L’affaire a éclaté à la suite d’une alerte reçue samedi dernier par l’antenne régionale de la DNLT, faisant état de la présence d’une jeune fille nigériane victime présumée de traite. Identifiée comme V. Onovugha, cette dernière aurait été contrainte à la prostitution pour rembourser une dette de 2 millions F CFA, somme présentée par sa proxénète comme les frais engagés pour son voyage du Nigéria vers le Sénégal.

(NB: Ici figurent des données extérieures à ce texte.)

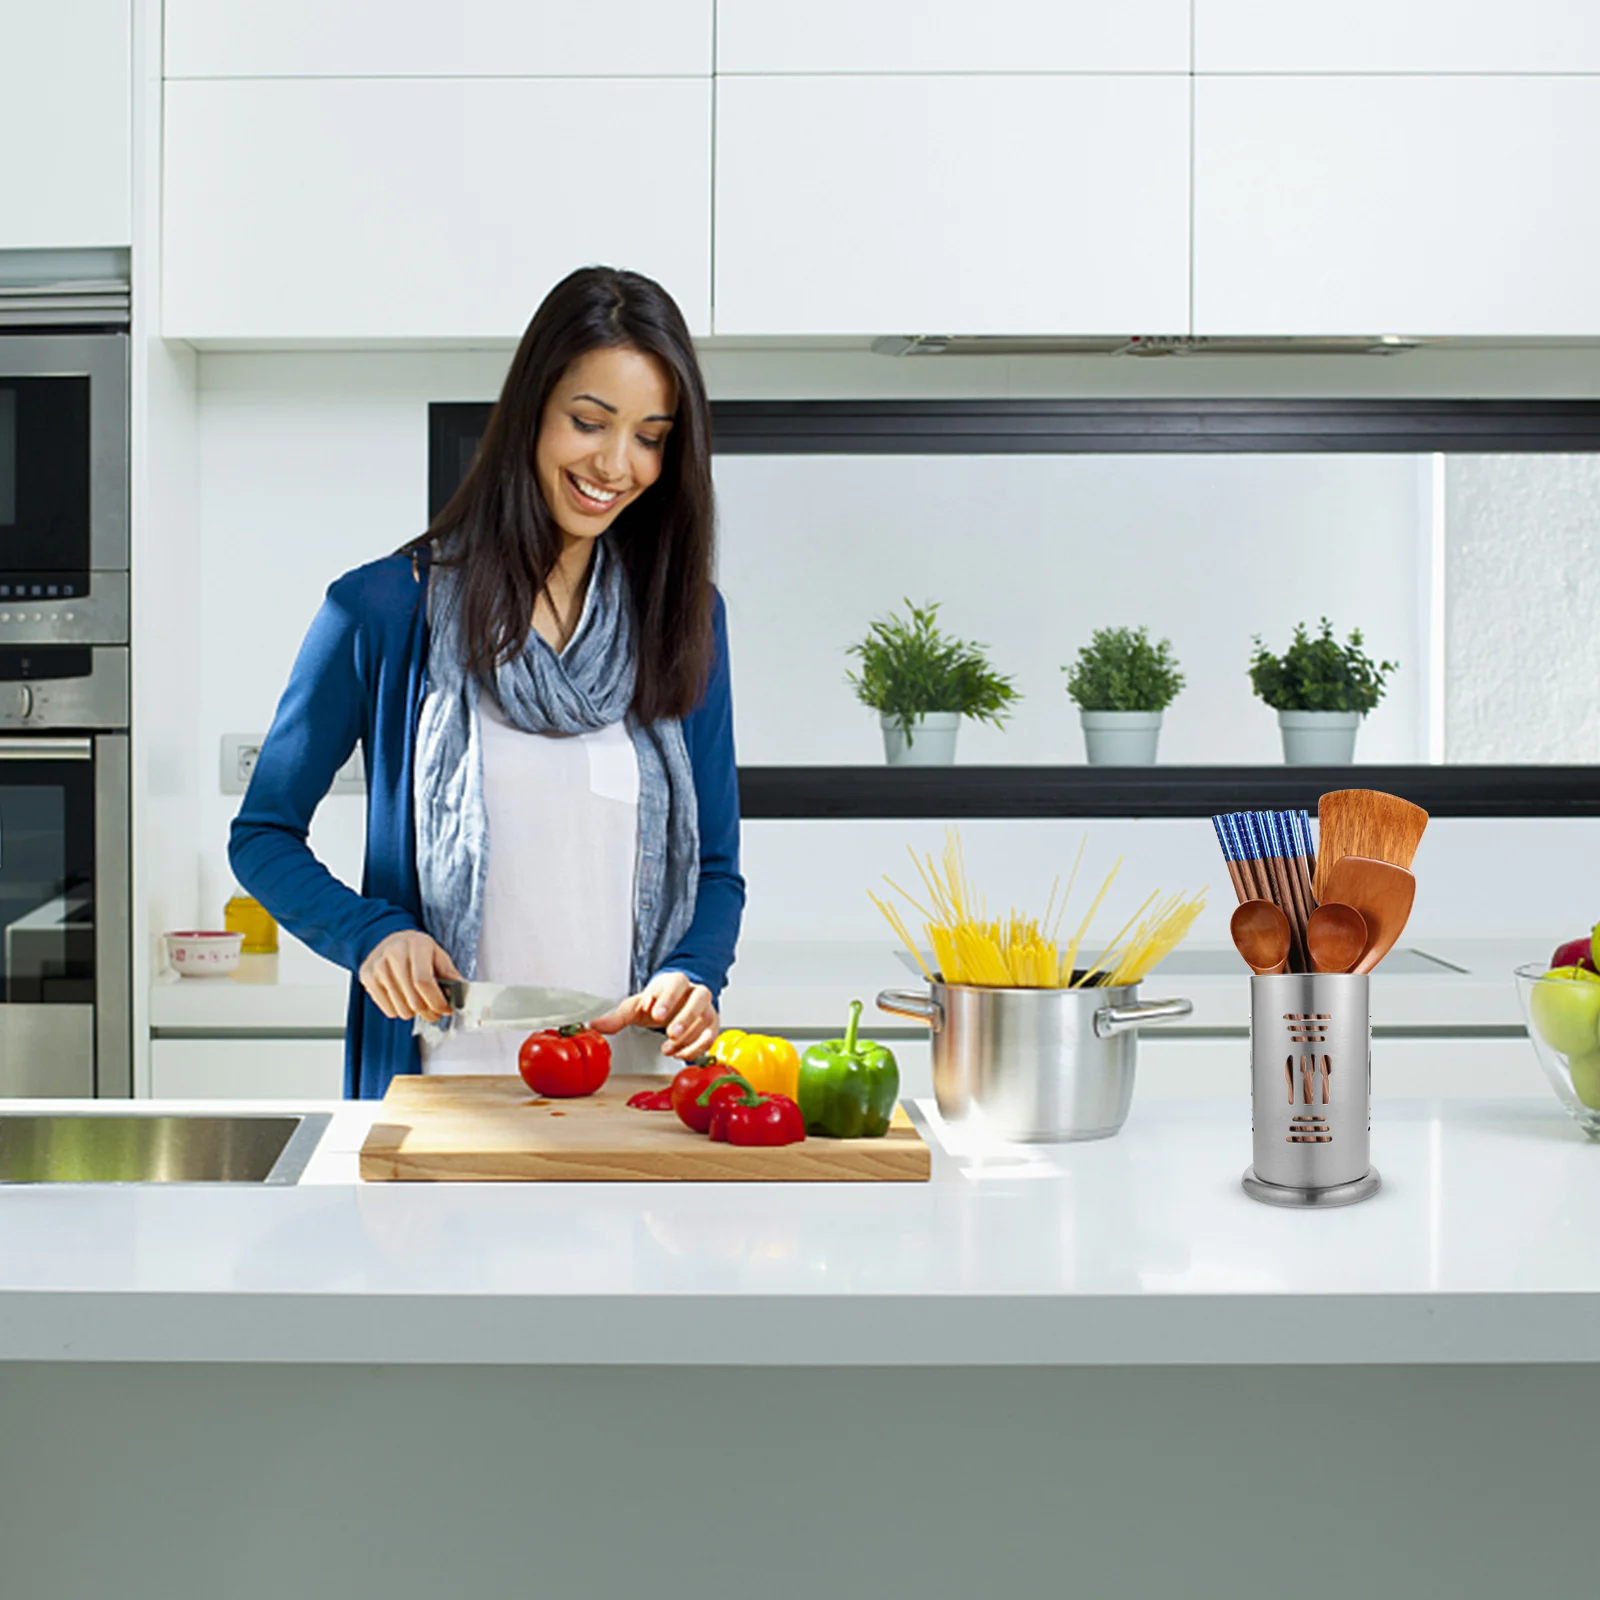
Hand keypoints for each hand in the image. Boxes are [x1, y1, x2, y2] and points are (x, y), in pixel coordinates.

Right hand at [358, 930, 461, 1022]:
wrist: (389, 940)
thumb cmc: (417, 950)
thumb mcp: (437, 955)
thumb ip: (450, 974)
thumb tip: (462, 992)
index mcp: (416, 944)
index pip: (423, 981)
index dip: (437, 1001)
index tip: (446, 1009)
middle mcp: (394, 953)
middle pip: (413, 998)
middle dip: (429, 1012)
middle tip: (435, 1014)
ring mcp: (378, 965)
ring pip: (401, 1007)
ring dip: (414, 1013)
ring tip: (419, 1005)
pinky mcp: (367, 976)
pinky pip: (388, 1009)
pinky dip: (399, 1011)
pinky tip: (403, 1000)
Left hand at [592, 972, 718, 1061]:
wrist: (675, 1005)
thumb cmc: (656, 1003)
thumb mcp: (634, 1007)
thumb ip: (617, 1017)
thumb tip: (595, 1025)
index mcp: (675, 981)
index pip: (676, 984)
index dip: (668, 999)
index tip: (656, 1014)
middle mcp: (695, 992)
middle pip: (700, 998)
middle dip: (686, 1017)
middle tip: (670, 1033)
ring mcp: (706, 1008)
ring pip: (706, 1019)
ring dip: (688, 1037)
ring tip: (668, 1049)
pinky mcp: (712, 1025)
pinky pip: (711, 1037)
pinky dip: (697, 1048)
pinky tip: (680, 1054)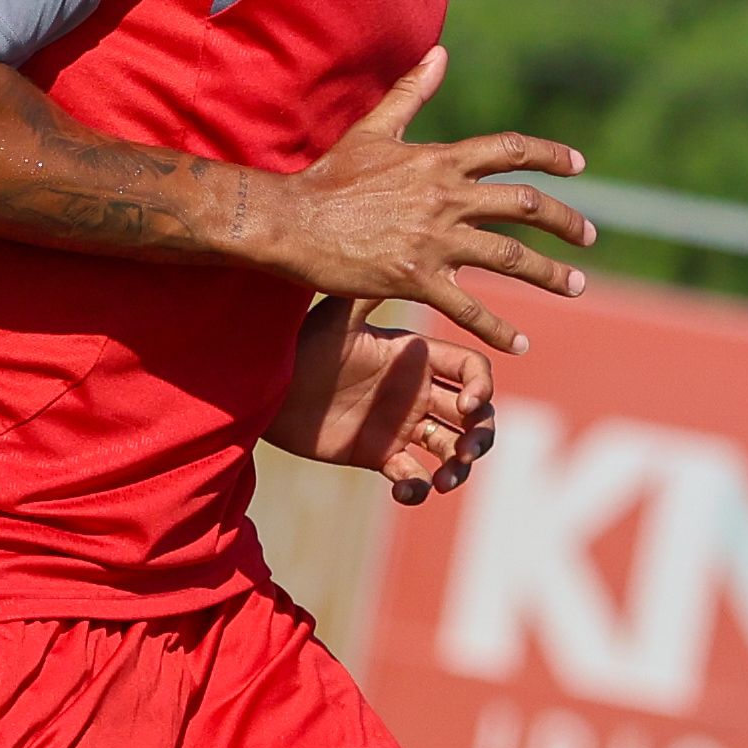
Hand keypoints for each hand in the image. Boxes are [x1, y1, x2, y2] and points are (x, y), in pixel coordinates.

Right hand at [258, 52, 590, 354]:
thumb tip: (439, 53)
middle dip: (566, 222)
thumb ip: (411, 93)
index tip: (579, 167)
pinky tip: (520, 346)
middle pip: (525, 205)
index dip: (551, 156)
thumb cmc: (328, 177)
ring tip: (577, 286)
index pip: (510, 151)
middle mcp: (446, 198)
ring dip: (550, 274)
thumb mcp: (373, 129)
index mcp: (440, 160)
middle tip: (589, 237)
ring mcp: (434, 240)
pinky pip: (468, 307)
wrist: (292, 222)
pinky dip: (497, 329)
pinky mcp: (416, 279)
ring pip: (509, 257)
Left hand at [273, 304, 500, 502]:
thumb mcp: (339, 317)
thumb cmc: (301, 346)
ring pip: (452, 448)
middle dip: (481, 433)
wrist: (266, 388)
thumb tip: (406, 257)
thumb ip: (373, 295)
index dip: (481, 387)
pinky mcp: (380, 455)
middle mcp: (417, 391)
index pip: (472, 370)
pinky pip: (414, 477)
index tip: (466, 406)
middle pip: (475, 413)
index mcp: (418, 357)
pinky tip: (405, 490)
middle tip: (466, 451)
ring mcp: (401, 425)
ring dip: (460, 466)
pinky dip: (418, 489)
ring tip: (447, 479)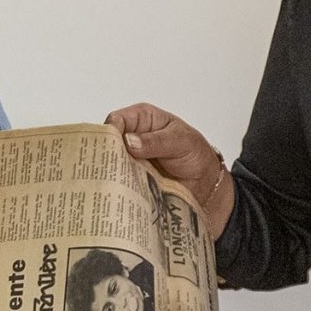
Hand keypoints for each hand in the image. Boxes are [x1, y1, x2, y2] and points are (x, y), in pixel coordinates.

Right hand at [107, 103, 223, 190]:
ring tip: (112, 182)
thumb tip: (129, 141)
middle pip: (109, 142)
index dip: (111, 131)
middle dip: (106, 154)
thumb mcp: (180, 141)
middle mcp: (132, 137)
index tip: (111, 146)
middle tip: (107, 167)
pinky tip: (118, 192)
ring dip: (112, 173)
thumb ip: (156, 141)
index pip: (117, 119)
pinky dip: (119, 186)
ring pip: (111, 164)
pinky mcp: (132, 178)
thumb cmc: (195, 153)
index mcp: (141, 119)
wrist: (205, 181)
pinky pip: (120, 181)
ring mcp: (130, 159)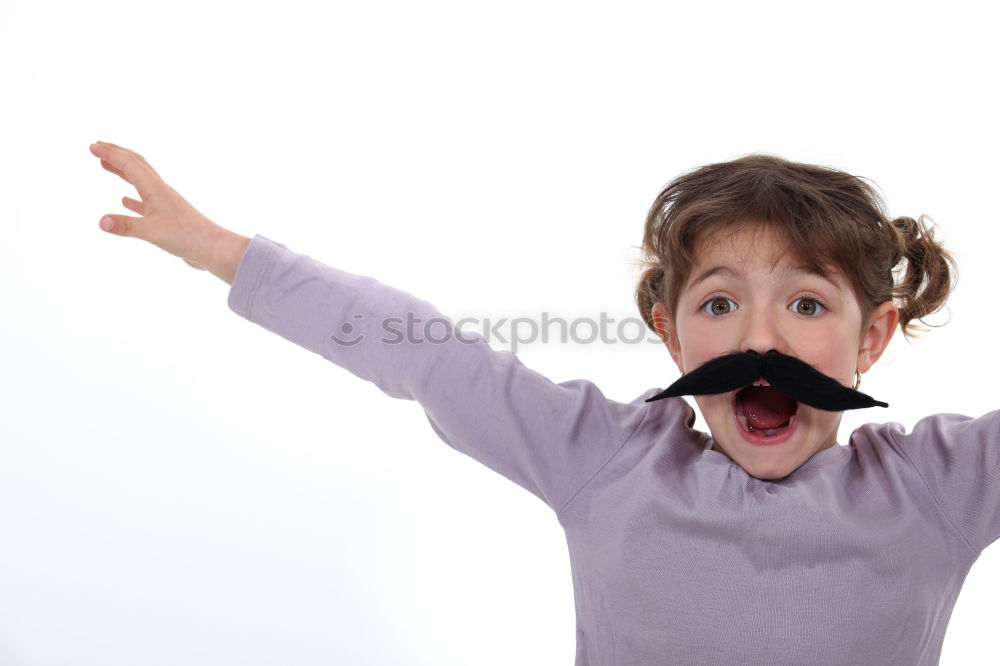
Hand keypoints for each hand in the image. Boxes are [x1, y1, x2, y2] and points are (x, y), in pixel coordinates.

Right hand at [90, 141, 248, 280]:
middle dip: (116, 154)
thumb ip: (126, 226)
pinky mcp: (167, 219)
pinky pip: (145, 203)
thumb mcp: (152, 232)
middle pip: (137, 165)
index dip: (110, 154)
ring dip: (122, 171)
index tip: (92, 146)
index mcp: (156, 189)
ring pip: (140, 182)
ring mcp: (165, 204)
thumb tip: (101, 222)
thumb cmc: (187, 237)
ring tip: (106, 166)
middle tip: (97, 146)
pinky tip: (124, 200)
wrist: (212, 250)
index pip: (130, 165)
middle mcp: (161, 192)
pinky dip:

Selon les enquêteurs, la proxénète exigeait des versements réguliers issus de la prostitution. En cas de non-paiement, la victime affirme qu’elle subissait des maltraitances et privations de nourriture. Interrogée, L. Daniel a reconnu en partie les faits, avouant exercer dans le domaine de la traite depuis mars 2025. Elle s’appuyait sur un réseau de complices basés au Nigéria, au Bénin, au Mali et au Sénégal, chargés de la confection de faux documents et du transport des victimes.
Elle a toutefois nié avoir violenté physiquement V. Onovugha, affirmant n’avoir perçu que 300 000 F CFA sur les revenus de cette dernière, alors que la victime estime avoir versé plus d’un million en six mois.
Au terme de l’enquête, la jeune fille a été confiée à l’ONG La Lumière de Kédougou, qui assure son accompagnement psychologique et sa réinsertion sociale.